Gotcha #1 — macOS/BSD grep reports a correct build as “binary.” Nitro emits index.html as a single long UTF-8 line packed with em-dashes and inline scripts. BSD grep (the macOS default) sniffs that as binary and prints Binary file ... matches instead of the line — or, with some flags, silently nothing. Force text mode:

$ grep -a "all-electric" .output/public/index.html   # -a = treat as text

Gotcha #2 — React HTML-escapes apostrophes, so your grep misses real content. React renders can't as can't in the static HTML. A naive grep "can't" (or grep "can.t") finds nothing and you conclude the prerender dropped the content. It didn’t — grep an apostrophe-free phrase:

$ grep -a "all-electric charter" .output/public/index.html   # no apostrophe, matches

Both of these bite hardest precisely when the build is correct, which is the worst time to get a false negative.

The deeper lesson is the spine itself: don’t model SEO and GEO as two backlogs. They’re one — get clean, content-complete, well-structured HTML into the first response — and on TanStack Start that reduces to flipping prerendering on and then layering cheap, build-time-generated assets on top. The framework gives you the hard parts (typed head, JSON-LD in head.scripts, Nitro prerendering, link crawling); you supply a single source of truth so the derived assets can’t drift.
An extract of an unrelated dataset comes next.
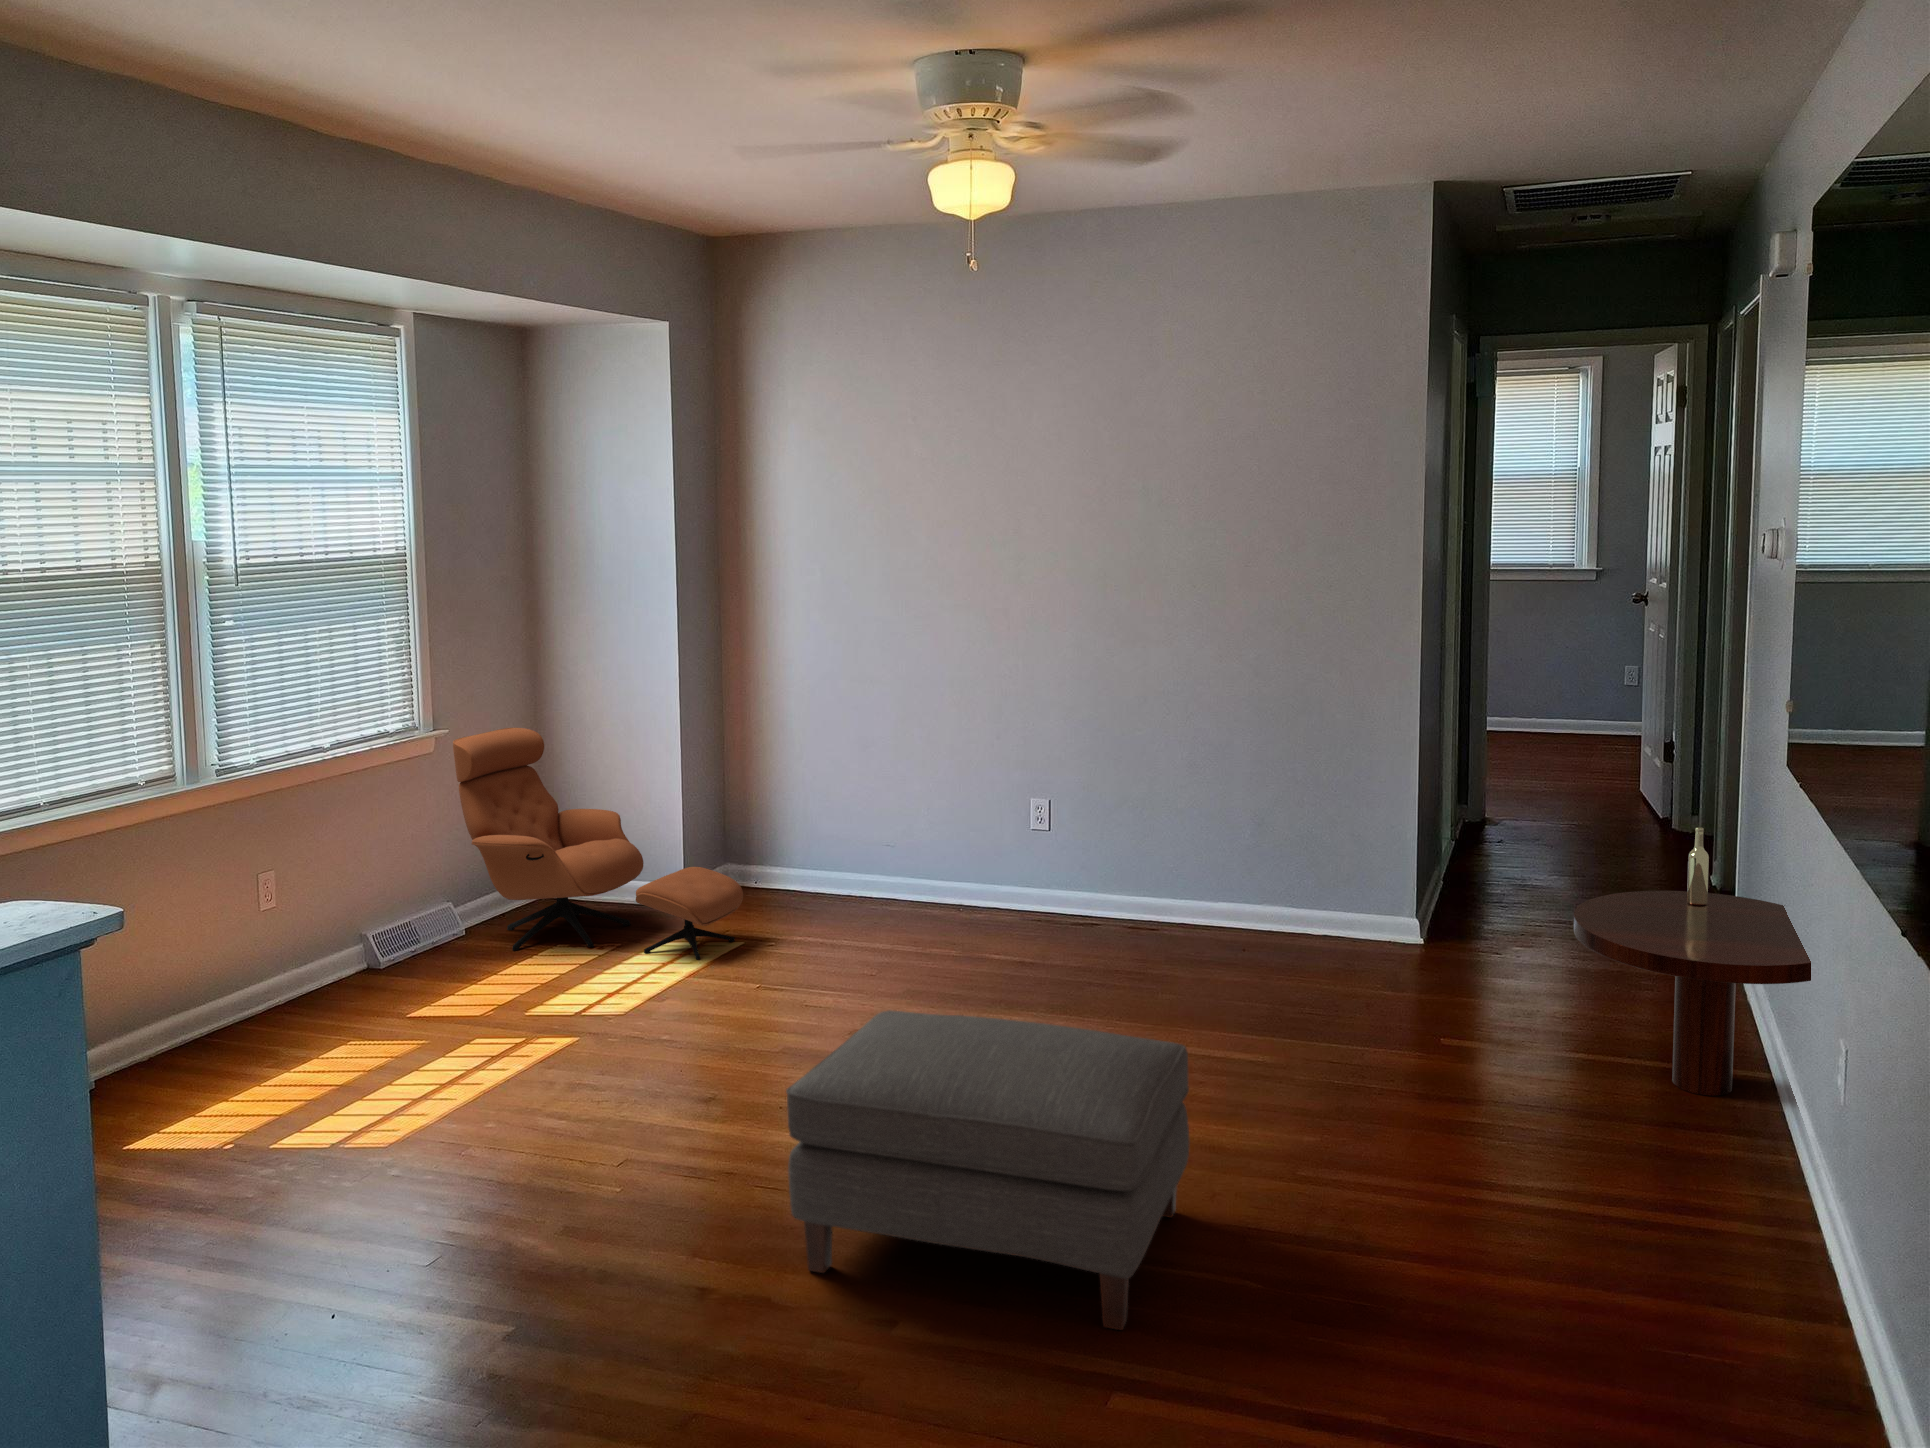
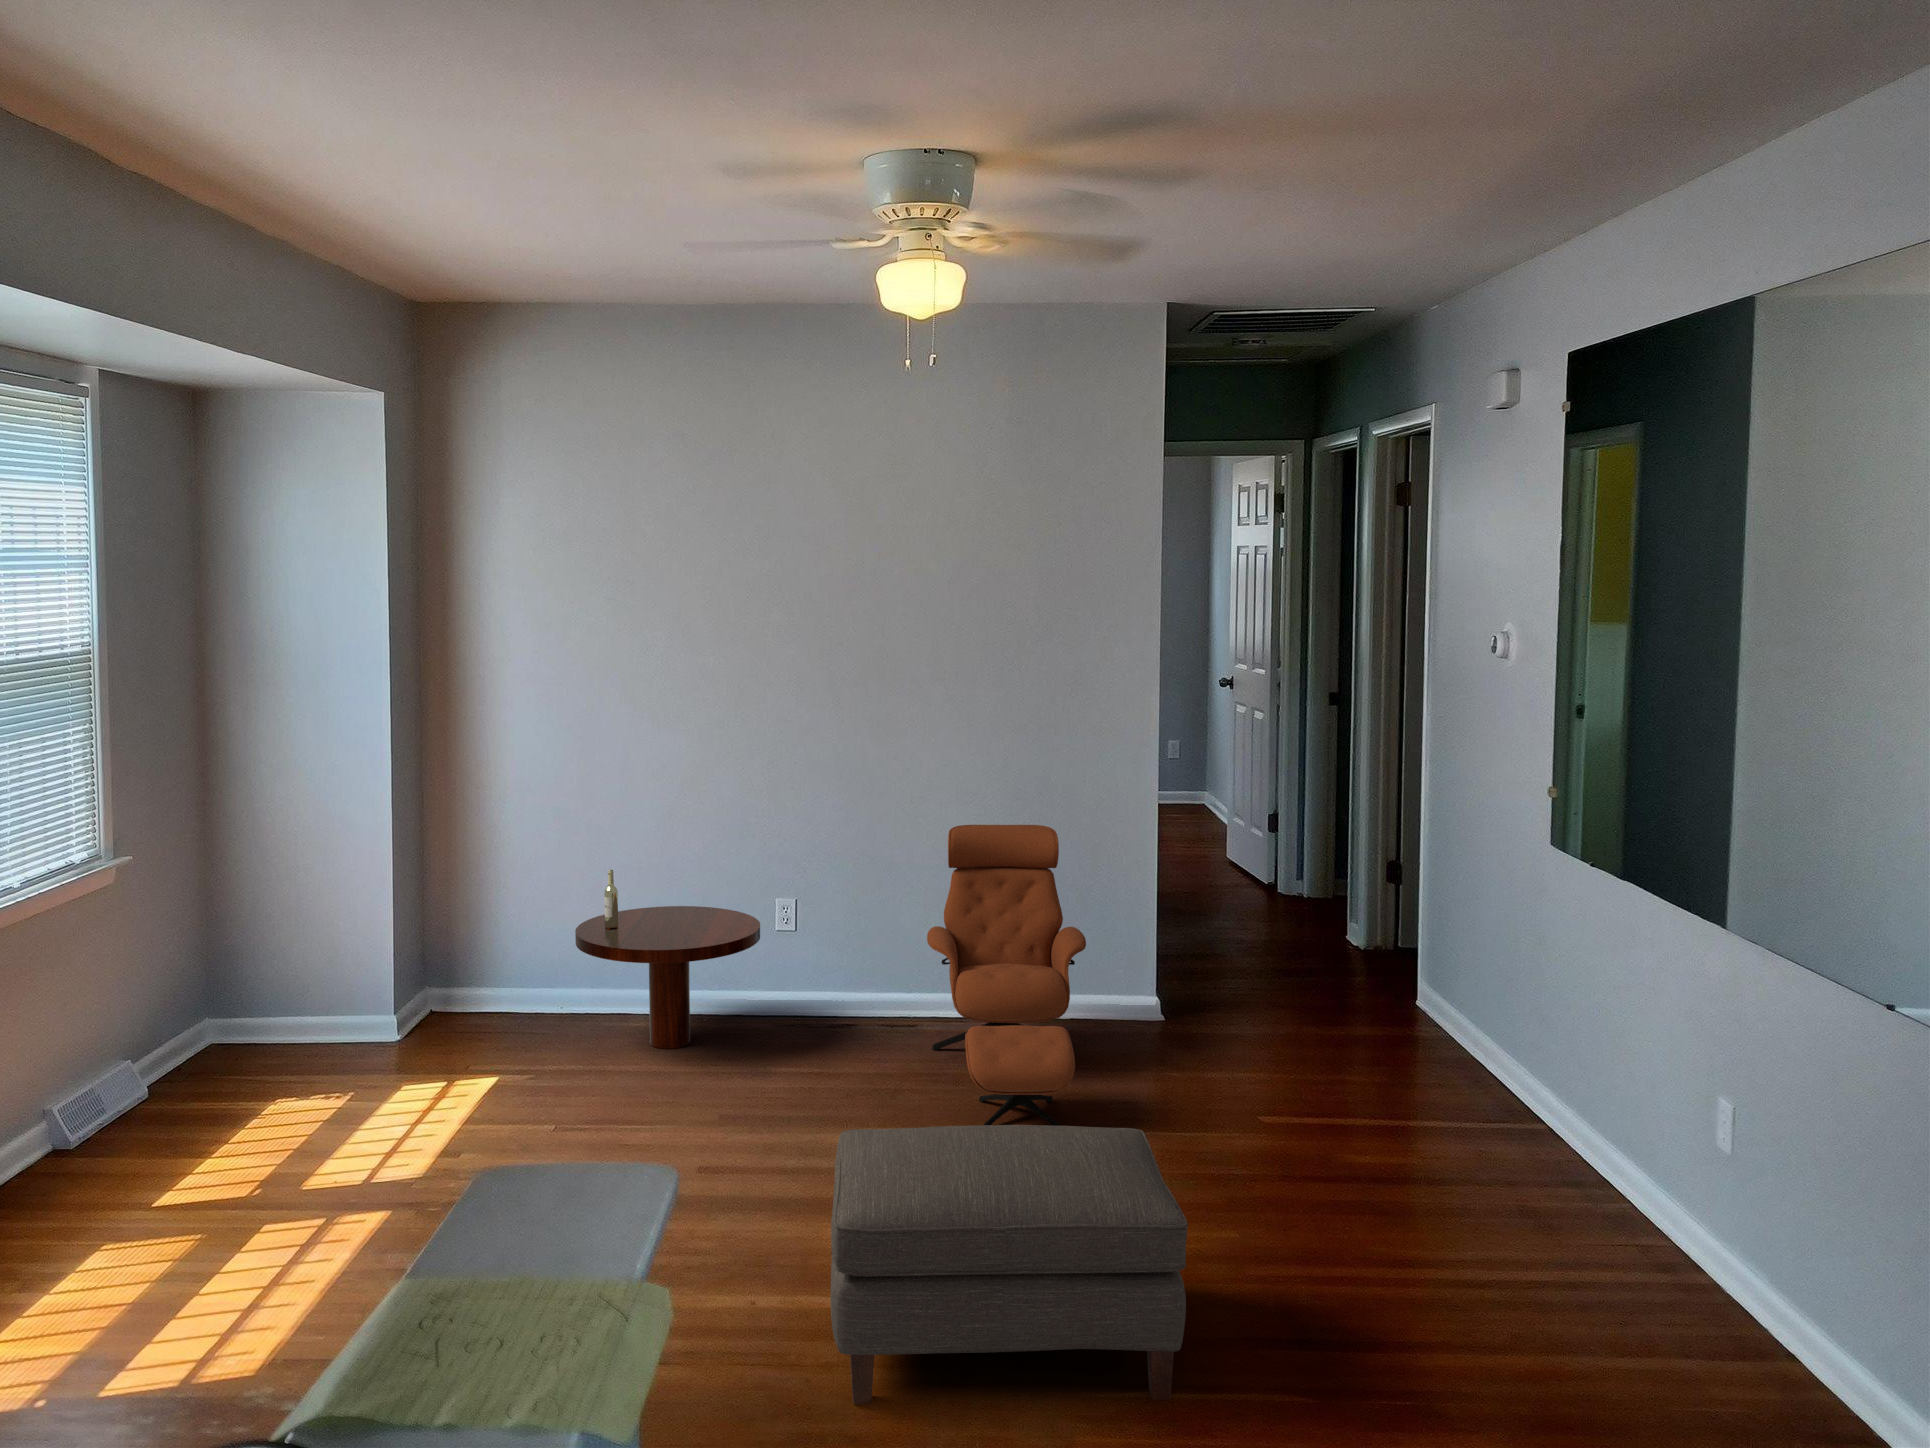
lounge chair: present [453,728,743,960] -> present [927,825,1086,1126]
coffee table: present [1574,827,1811,1096] -> present [575,870,760,1049]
Worth reading alongside this: the official TanStack Start SEO and LLMO guides, which land on the same conclusion from the framework side.

Close

This is the apex marketing site for an all-electric charter catamaran we’re building in the open — but the site itself is just a TanStack Start app, and the SEO/GEO module is reusable on any TanStack Start project. It’s all in the public repo: github.com/sailingnaturali/web.